I think the point is though, that future predictive accuracy is not the goal.
I think TT has made statements to the effect of predictive accuracy being a goal. That’s sort of the point of tracking the picks record and evaluating potential changes based on whether they would improve the picks.
Now, of course he’s been clear that you would be crazy to go by his picks. That makes perfect sense because the picks are considering such a tiny data set. They don’t consider injuries, home field advantage, and so on. But I think predictive accuracy, given this data set, is a goal.
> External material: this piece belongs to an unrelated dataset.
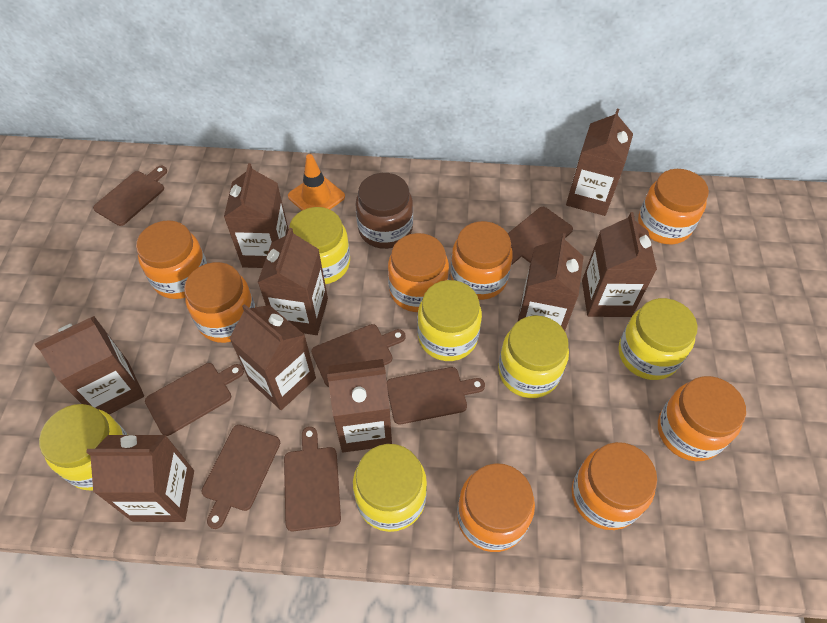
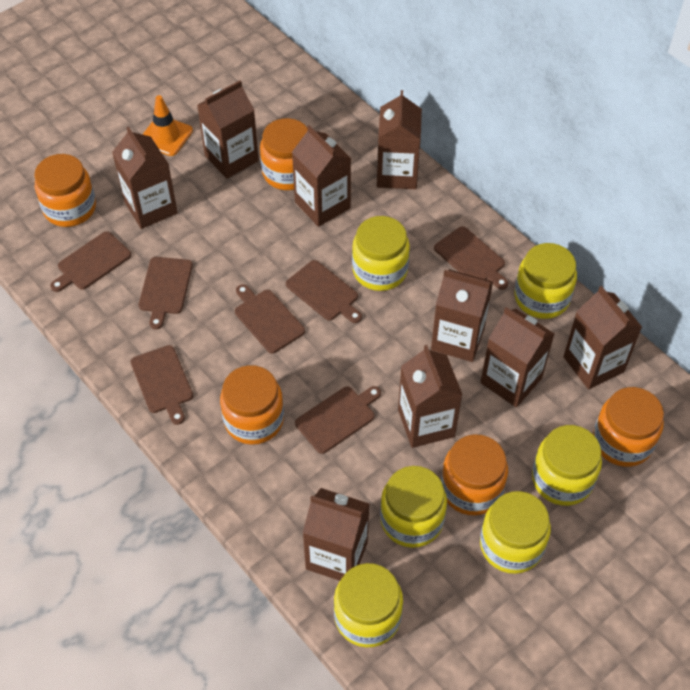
brown jar: [356,173,413,249] = 1 -> none = 0
orange jar: [136,220,208,299] [184,262,255,343] [388,233,449,312] [451,221,513,300] [457,463,535,552] [572,442,657,530] [638,169,709,244] [658,376,746,461] = 8 -> [34,154,96,227] [220,365,284,445] [260,118,308,190] [441,434,508,516] [593,387,664,467] = 5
With that in mind, it’s entirely reasonable to reject these changes on the grounds that they mean we’re considering twice as much data. Part of the beauty of the current approach is how well it does with so little data. As I said, personally I’m more interested in the algorithm as a means of opponent adjustment, as oppose to what exact data set it uses.
I like descriptive better than predictive but my main enjoyment of it is how it occasionally challenges stupid conventional wisdom.
And the predictive part is definitely a fun goal that I like moving towards – although, I did choose against beatflukes even though it was ever-so-slightly more predictive, because it made the things a bit less consistent from week to week. Overall I like getting the best and most holistic overview / ecology possible, seeing it as a whole system.
Thank you for doing this again this season. I enjoyed reading this site each week, and I hope you do it again next year.
If anyone is intereasted in applying beatpaths to other sports, I think it would be interesting to see them for boxing and MMA.
Last, even though you haven’t posted it, I assume that the Pats ended with the #1 rank. Did they also maintain beat wins over all other teams? (Of course it is no consolation for this devistated Pats fan.)
I’ve found that if you peruse a wide variety of predictive and descriptive methods for betting, and use those that agree on about 90%of the games or more, then you’ll bet the 60% vig you need to beat in Vegas.
Descriptive models have a flaw, which is usually that they don’t account for strength of competition or consistency. However, many use adjustments to overcome this shortcoming. Not a 100% sure thing, but still not too bad.
And, like Wall Street, if you’re going to employ a system, you have to STICK WITH IT. Don’t vary at all. Because when you do, you’ll fail or you’ll fall into bad habits.
I don’t bet that often, because I don’t go to Vegas often and I don’t have a bookie. And my wife wants a new kitchen.
Justin:
Yes, they stayed #1 and retained their beatwins over all other teams. The loss to NYG only caused a season split, so nothing changed in the graph since they had a path through Dallas anyway. The game couldn’t benefit NE in any real way since they already had a direct path to NYG, but losing that direct path cost them some stability at the top, not that it matters.
How’s that new portal coming? Should I point people to the NBA/NHL lists?